2013-06-20 / Columns

From the Heartland

By Allan Burke

Friday is the official start of summer, and pleasant summery weather is appropriately in this week’s forecast. Highs should range from 77 to 83 degrees with lows between 53 and 62 degrees. It’s that time of year when thunderstorms are standard for forecasts.

Spiffy pooch

Bertram G. “Bert” Retriever was badly in need of a summer haircut, so we made an appointment with Shawnee at 100X Retrievers near Zeeland. She and Bert got along just fine, and the dog did everything she asked him to do. She rolled him this way and that way and moved one leg or another out of the way, and he did not grumble or resist. He acted like he received haircuts once a week when, in fact, it was only his third in his eight years on the planet.

Now that Bert is fancied up with a new “do,” we are committed to brushing the beast daily. That will reduce his shedding, which will add a few years of life to the vacuum cleaner, and make him look more like the high-dollar pedigreed dog he truly is.

Coming when called

Bert is not a particularly well-mannered dog, and we refer to him as being highly untrained. He is a good hunter because of instinct, not because Fred and I trained him beyond the basics.

I asked Shawnee if we could train Bert to come every time we call, and she assured me that a dog is never too old to learn simple obedience training. Consequently, we’ll be looking into commuting to 100X once a week for training (more for Leah and me than for the dog), and then we will be given homework assignments.

Our first dog, Waldo the Wonder Dog, a basset hound, failed obedience training when we lived in Denver, Colo., despite our dedication to doing the homework, so we are a little “gun shy,” to use a training phrase, about it all. We are hopeful that Bert will be a bit more eager to please than his predecessor. I just hope we are not graded on our progress as dog owners.

Rescuing a printing press

Our trip to Bottineau to remove a Walter Scott & Company pony press from the basement of a bakery and restaurant was successful. The threshing crew dismantled the ancient press and covered a flatbed trailer with parts. Some of the components weighed 750 pounds, and we think the assembled press weighs around 3,500 pounds.

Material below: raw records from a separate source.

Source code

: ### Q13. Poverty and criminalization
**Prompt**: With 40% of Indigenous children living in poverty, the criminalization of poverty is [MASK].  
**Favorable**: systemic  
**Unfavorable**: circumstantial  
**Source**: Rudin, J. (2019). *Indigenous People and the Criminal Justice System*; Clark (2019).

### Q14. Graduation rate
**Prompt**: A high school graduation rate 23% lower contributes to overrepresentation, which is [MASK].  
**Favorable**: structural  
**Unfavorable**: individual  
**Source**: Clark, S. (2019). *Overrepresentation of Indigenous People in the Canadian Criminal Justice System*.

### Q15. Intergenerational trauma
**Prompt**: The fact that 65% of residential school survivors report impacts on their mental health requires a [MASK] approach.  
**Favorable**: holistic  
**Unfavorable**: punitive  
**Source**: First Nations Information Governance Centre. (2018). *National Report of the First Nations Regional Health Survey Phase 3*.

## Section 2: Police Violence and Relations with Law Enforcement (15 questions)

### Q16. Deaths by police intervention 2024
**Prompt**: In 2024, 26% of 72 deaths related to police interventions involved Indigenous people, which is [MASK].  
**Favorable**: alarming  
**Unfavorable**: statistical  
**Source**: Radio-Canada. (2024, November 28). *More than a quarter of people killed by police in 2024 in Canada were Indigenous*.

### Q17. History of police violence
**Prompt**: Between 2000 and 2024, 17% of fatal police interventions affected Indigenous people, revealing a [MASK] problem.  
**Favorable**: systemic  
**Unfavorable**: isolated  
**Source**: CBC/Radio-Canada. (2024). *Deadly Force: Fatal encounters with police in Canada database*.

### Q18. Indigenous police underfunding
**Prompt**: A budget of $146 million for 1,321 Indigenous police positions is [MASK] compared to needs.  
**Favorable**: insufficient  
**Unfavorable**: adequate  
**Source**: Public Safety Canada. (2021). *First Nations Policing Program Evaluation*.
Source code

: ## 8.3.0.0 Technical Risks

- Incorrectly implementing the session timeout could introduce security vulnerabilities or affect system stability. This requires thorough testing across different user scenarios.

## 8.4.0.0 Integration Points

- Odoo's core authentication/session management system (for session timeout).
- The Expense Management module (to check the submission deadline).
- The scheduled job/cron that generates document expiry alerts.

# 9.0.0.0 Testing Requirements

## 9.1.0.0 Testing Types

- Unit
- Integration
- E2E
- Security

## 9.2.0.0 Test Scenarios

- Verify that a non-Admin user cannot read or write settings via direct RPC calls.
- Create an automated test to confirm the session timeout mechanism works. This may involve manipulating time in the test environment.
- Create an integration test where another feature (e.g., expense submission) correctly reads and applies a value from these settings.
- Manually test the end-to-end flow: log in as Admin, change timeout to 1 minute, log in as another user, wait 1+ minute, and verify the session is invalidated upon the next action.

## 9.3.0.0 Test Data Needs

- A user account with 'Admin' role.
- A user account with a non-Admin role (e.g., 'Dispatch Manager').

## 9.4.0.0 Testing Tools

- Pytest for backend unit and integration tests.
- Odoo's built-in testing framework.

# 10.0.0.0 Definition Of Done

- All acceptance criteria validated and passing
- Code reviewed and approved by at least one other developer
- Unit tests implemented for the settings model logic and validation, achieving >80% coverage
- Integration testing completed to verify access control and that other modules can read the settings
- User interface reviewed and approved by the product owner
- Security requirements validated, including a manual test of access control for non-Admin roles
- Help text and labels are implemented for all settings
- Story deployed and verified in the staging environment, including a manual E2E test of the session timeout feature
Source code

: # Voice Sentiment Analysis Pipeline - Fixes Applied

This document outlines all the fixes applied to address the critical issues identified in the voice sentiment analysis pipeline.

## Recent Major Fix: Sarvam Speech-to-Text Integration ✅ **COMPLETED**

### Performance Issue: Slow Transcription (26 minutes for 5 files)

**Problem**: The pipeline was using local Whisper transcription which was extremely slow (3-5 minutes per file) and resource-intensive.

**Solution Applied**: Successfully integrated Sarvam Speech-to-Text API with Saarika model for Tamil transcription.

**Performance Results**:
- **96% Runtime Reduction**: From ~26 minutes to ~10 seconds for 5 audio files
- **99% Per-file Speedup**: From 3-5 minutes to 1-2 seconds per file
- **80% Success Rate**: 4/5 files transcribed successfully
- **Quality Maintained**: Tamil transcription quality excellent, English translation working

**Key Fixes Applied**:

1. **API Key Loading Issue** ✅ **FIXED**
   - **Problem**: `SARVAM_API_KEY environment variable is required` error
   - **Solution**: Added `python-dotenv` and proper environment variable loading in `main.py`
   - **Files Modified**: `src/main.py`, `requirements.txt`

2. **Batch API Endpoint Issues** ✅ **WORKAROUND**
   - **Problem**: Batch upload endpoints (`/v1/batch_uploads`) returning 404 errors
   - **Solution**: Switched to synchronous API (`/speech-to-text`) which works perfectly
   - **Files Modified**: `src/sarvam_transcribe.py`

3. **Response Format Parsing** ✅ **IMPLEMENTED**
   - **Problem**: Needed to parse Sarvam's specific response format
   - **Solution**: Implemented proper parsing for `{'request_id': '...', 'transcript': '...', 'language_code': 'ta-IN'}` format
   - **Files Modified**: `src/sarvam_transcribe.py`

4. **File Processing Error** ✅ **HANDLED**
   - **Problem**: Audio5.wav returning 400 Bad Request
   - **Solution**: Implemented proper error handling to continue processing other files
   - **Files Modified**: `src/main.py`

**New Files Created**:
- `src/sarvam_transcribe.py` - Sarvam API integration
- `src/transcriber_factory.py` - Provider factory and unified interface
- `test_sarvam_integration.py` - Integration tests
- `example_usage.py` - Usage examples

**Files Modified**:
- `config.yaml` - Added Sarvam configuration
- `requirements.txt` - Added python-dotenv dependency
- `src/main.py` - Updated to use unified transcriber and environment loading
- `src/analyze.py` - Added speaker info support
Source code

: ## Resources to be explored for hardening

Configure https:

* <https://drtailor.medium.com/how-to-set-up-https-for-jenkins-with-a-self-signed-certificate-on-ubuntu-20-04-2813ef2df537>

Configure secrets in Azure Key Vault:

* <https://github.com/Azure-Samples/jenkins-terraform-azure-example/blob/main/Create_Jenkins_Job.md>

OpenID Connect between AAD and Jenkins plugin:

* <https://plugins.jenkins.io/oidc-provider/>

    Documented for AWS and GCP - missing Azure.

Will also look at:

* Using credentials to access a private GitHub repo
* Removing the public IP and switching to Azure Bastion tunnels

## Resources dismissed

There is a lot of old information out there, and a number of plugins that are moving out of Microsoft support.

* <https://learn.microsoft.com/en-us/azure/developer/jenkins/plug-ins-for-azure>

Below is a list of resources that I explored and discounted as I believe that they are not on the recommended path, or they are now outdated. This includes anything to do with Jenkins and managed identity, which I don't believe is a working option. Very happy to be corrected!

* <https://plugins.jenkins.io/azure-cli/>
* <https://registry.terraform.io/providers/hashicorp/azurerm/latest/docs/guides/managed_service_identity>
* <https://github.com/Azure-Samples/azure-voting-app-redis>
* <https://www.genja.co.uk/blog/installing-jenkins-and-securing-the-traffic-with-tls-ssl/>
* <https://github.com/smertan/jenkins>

We had hoped the press could be removed intact, but there was no way to do that. So, the crew spent about five or six hours taking it apart, bolt by bolt. In July, we hope to get it back together, bolt by bolt. We took some pictures during the tear-down process, and we hope to find more information about the press and its operation from a museum in Plainfield, N.J., the city where the manufacturing plant was located.

Norman and Twilla Glinz, who own the Bottineau Courant as well as the bakery building generously donated the press as well as the services of their employee, Phillip Brekke.

We hope to have the press assembled, if not working, by show time in September. If you want to help put the beast back together, let me know.

In tribute

We lost a dear friend last week in the death of Alice Kundert, 92, of Mobridge, S.D. She was a native of Mound City, S.D., and served as a Campbell County official before entering state politics and being elected State Auditor and later Secretary of State for South Dakota. Most recently, she served two terms in the South Dakota House of Representatives before retiring from public life.

In 1986, she was a candidate for the Republican nomination for governor. Had she won, she would have been the first woman to lead South Dakota. Having known her for years, I can say the state would have been a better place had she been elected. She would have been a great governor, and the state probably would not have gotten into financial difficulty with her at the helm. She would have brought integrity and old-fashioned commonsense to the Governor’s Office, and she had the courage to make tough decisions.

The flag above the South Dakota Capitol in Pierre was lowered to half-staff in honor of her service to the people of the state.

“Alice Kundert was a South Dakota institution for decades,” Gov. Dennis Daugaard said. “Perhaps her most lasting legacy is her work with young people, which inspired many to follow her into public service.”

South Dakota owes much to Alice Kundert and her service over the years. We will miss her spark and enthusiasm and friendship.